**What you will do**
Would it be possible to write out each entry below exactly, without the pictures?

(Machine-readable electronics designs)
____

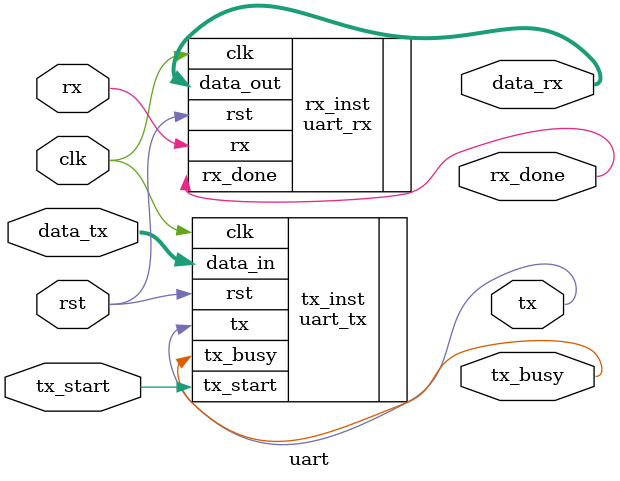
<source format=v>
module uart (
    input wire clk,              // Reloj principal
    input wire rst,              // Reset
    input wire [7:0] data_tx,    // Dato para transmitir
    input wire tx_start,         // Señal para iniciar la transmisión
    input wire rx,               // Línea RX (entrada)
    output wire tx,              // Línea TX (salida)
    output wire [7:0] data_rx,   // Dato recibido
    output wire tx_busy,         // Indicador de transmisión ocupada
    output wire rx_done          // Indicador de recepción completada
);

    uart_tx tx_inst (
        .clk(clk),
        .rst(rst),
        .data_in(data_tx),
        .tx_start(tx_start),
        .tx(tx),
        .tx_busy(tx_busy)
    );

    uart_rx rx_inst (
        .clk(clk),
        .rst(rst),
        .rx(rx),
        .data_out(data_rx),
        .rx_done(rx_done)
    );

endmodule

</source>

____

**Response box**
<source format=v>
module uart (
    input wire clk,              // Reloj principal
    input wire rst,              // Reset
    input wire [7:0] data_tx,    // Dato para transmitir
    input wire tx_start,         // Señal para iniciar la transmisión
    input wire rx,               // Línea RX (entrada)
    output wire tx,              // Línea TX (salida)
    output wire [7:0] data_rx,   // Dato recibido
    output wire tx_busy,         // Indicador de transmisión ocupada
    output wire rx_done          // Indicador de recepción completada
);

    uart_tx tx_inst (
        .clk(clk),
        .rst(rst),
        .data_in(data_tx),
        .tx_start(tx_start),
        .tx(tx),
        .tx_busy(tx_busy)
    );

    uart_rx rx_inst (
        .clk(clk),
        .rst(rst),
        .rx(rx),
        .data_out(data_rx),
        .rx_done(rx_done)
    );

endmodule

</source>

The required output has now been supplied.